◆ **Dataset records**:
* * * * * * * * *

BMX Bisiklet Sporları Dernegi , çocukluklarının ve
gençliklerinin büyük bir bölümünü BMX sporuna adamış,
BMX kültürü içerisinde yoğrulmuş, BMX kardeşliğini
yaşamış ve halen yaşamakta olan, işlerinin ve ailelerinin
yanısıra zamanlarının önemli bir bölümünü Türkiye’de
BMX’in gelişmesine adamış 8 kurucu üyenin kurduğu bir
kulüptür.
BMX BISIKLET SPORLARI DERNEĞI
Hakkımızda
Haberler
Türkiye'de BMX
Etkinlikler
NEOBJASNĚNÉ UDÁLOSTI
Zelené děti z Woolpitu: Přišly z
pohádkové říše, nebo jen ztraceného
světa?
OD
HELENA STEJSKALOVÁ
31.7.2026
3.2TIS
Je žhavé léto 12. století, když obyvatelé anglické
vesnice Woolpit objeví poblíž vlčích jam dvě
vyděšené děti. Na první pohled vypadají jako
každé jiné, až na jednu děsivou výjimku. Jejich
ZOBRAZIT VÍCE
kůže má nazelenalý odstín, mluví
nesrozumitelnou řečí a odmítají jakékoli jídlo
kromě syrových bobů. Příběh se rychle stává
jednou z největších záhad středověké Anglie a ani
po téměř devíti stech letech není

* * * * * * * * *

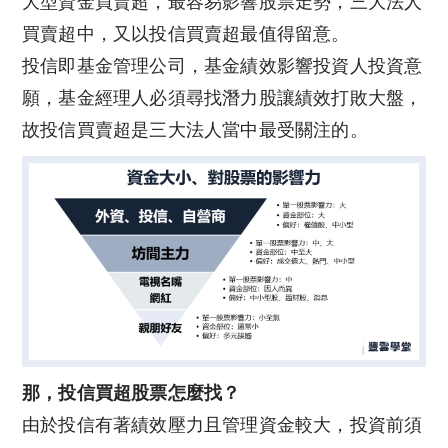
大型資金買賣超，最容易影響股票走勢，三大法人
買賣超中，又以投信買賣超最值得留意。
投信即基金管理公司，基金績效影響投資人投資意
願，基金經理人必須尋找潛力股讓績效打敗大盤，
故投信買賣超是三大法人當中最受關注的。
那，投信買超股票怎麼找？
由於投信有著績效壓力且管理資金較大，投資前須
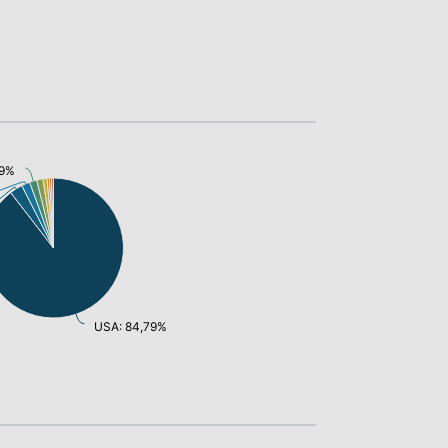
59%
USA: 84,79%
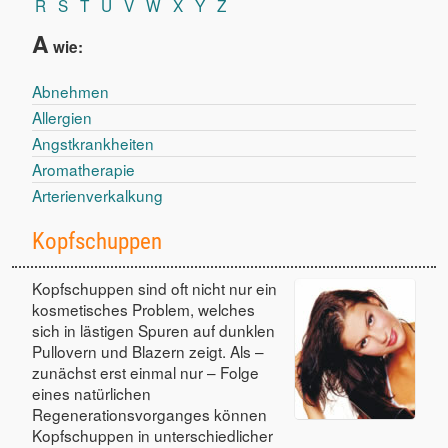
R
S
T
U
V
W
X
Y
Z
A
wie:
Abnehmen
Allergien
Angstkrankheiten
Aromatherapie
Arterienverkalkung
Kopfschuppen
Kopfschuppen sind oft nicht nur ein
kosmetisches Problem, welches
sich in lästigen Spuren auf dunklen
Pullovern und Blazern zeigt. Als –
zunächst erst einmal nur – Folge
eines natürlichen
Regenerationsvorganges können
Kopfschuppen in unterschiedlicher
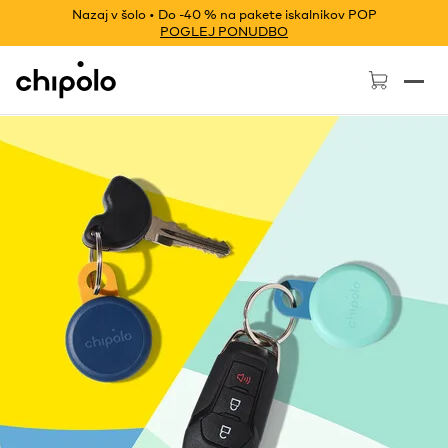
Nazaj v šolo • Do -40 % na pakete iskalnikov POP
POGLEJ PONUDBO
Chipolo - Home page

* * * * * * * * *

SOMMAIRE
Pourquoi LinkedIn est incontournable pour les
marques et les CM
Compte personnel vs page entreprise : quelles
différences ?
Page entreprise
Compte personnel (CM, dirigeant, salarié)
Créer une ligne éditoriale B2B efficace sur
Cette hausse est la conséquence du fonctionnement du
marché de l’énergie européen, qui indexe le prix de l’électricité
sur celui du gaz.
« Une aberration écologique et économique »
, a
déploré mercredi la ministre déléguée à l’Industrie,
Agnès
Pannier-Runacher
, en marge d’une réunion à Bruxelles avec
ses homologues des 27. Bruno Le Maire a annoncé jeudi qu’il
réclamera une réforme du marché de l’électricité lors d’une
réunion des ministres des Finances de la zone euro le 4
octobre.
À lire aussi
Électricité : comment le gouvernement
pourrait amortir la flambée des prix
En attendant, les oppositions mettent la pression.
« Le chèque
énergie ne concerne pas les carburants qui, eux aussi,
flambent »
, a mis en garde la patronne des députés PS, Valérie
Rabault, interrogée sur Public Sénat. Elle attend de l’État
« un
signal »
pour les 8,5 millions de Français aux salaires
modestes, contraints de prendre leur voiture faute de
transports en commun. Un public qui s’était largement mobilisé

* * * * * * * * *

Could you restate, word for word, the lines above from the one with "BMX Bisiklet Sporları" to the one with "vesnice Woolpit objeví poblíž vlčích jam dvě", both included?

◆ **Task result**:
BMX Bisiklet Sporları Dernegi , çocukluklarının ve
gençliklerinin büyük bir bölümünü BMX sporuna adamış,
BMX kültürü içerisinde yoğrulmuş, BMX kardeşliğini
yaşamış ve halen yaşamakta olan, işlerinin ve ailelerinin
yanısıra zamanlarının önemli bir bölümünü Türkiye’de
BMX’in gelişmesine adamış 8 kurucu üyenin kurduğu bir
kulüptür.
BMX BISIKLET SPORLARI DERNEĞI
Hakkımızda
Haberler
Türkiye'de BMX
Etkinlikler
NEOBJASNĚNÉ UDÁLOSTI
Zelené děti z Woolpitu: Přišly z
pohádkové říše, nebo jen ztraceného
světa?
OD
HELENA STEJSKALOVÁ
31.7.2026
3.2TIS
Je žhavé léto 12. století, když obyvatelé anglické
vesnice Woolpit objeví poblíž vlčích jam dvě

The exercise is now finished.